◆ WRITTEN REQUEST:
Count the lines in the entries below that contain the string "azim". Reply with the number alone.

◆ RECORDS PROVIDED:
** begin **
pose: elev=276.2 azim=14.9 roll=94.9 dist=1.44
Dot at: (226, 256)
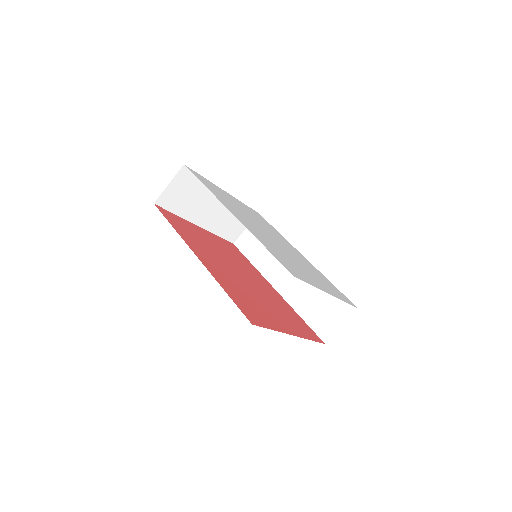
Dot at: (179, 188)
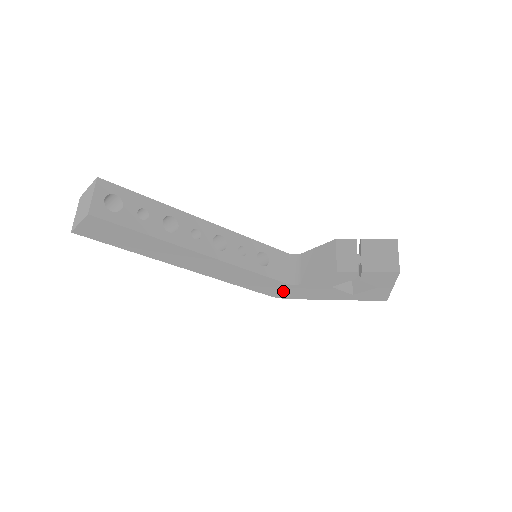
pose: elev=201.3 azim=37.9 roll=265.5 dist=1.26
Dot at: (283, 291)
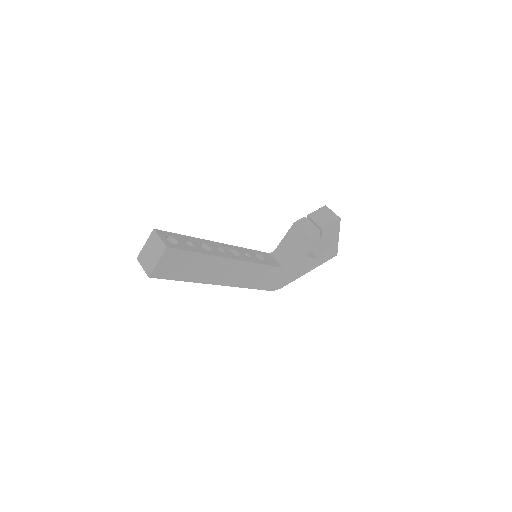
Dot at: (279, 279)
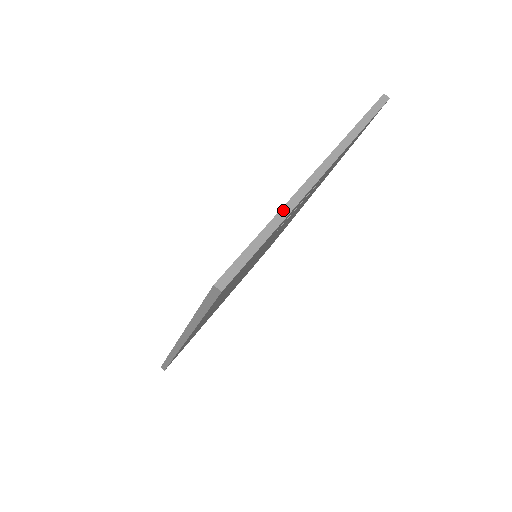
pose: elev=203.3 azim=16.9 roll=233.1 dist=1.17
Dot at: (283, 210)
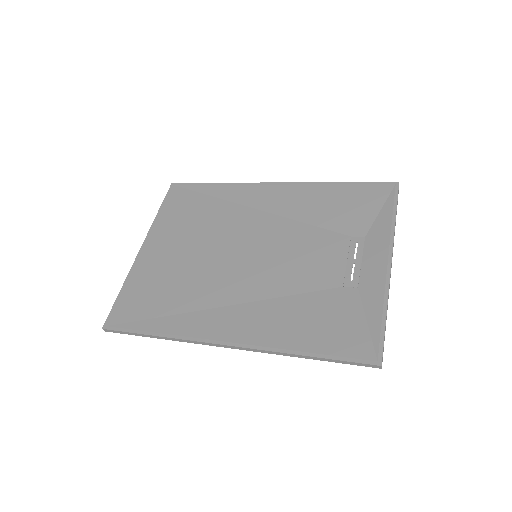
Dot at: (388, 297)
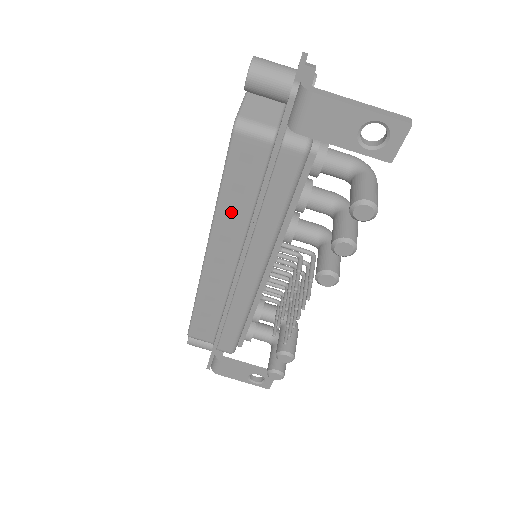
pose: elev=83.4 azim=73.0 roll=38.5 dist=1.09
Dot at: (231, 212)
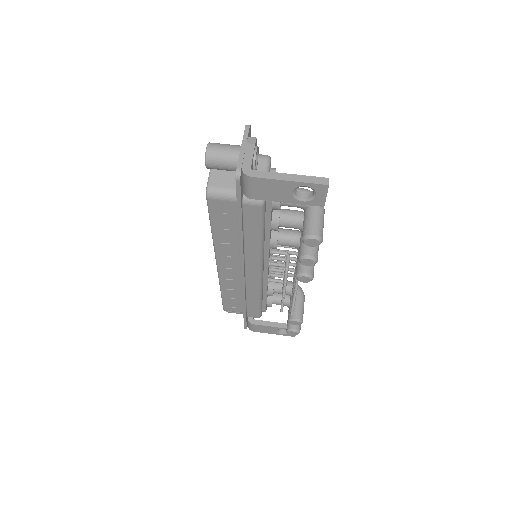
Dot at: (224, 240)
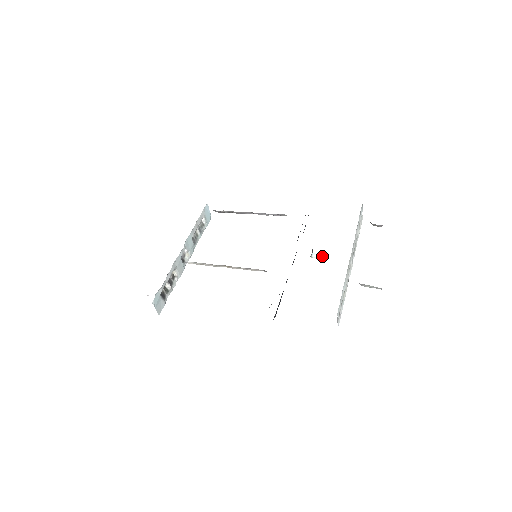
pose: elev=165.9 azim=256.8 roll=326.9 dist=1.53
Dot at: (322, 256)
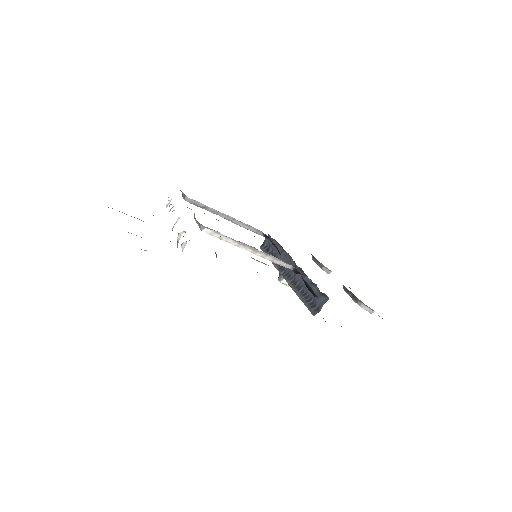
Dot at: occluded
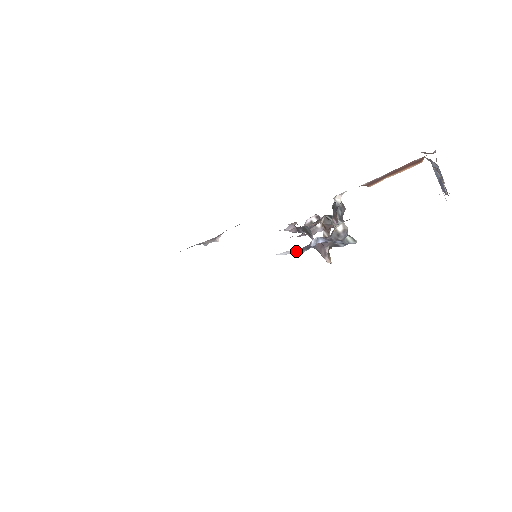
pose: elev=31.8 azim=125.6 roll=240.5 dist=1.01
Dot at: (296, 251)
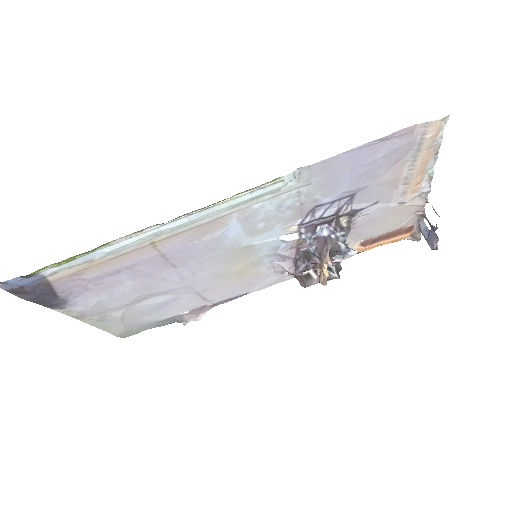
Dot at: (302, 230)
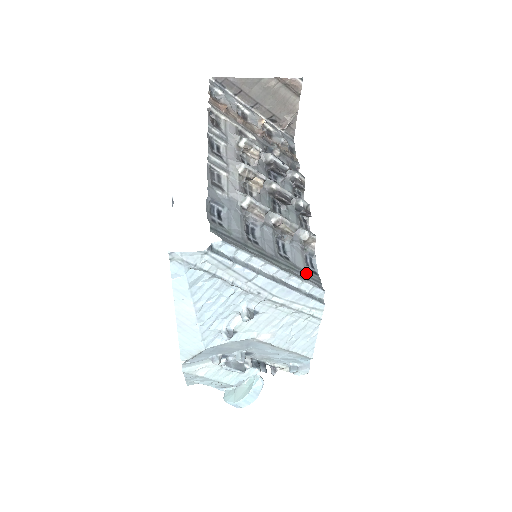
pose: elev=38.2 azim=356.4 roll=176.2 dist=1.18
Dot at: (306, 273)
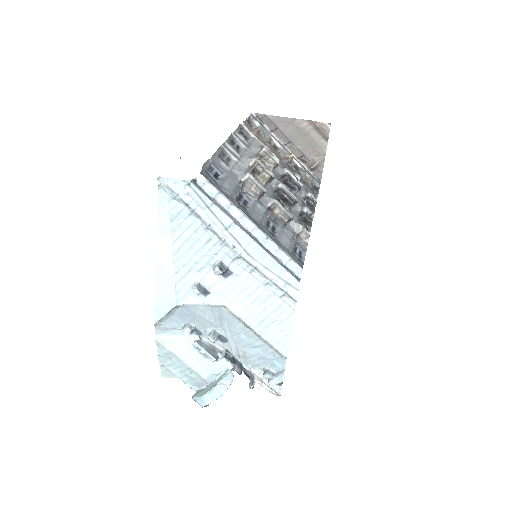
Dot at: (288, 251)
** end **
** begin **
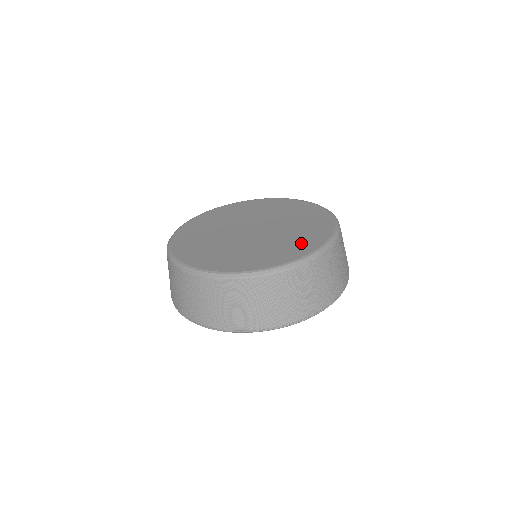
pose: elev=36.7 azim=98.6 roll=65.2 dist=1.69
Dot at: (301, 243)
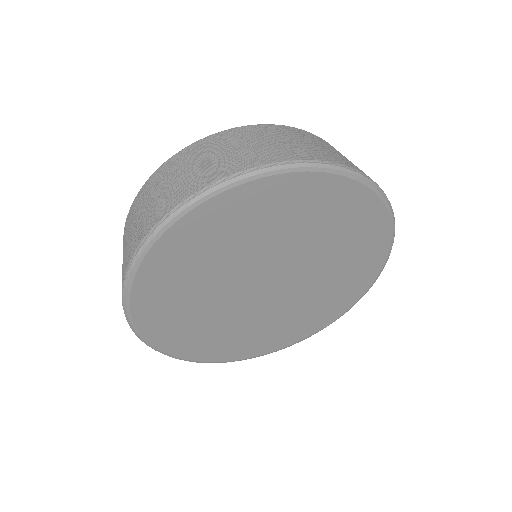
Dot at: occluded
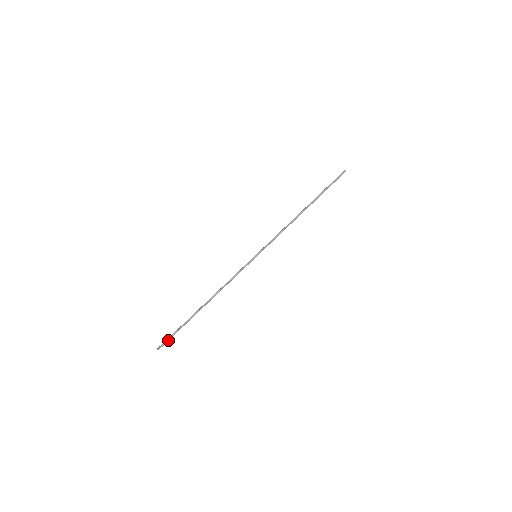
** end **
◆ RESPONSE TO THIS EXERCISE:
8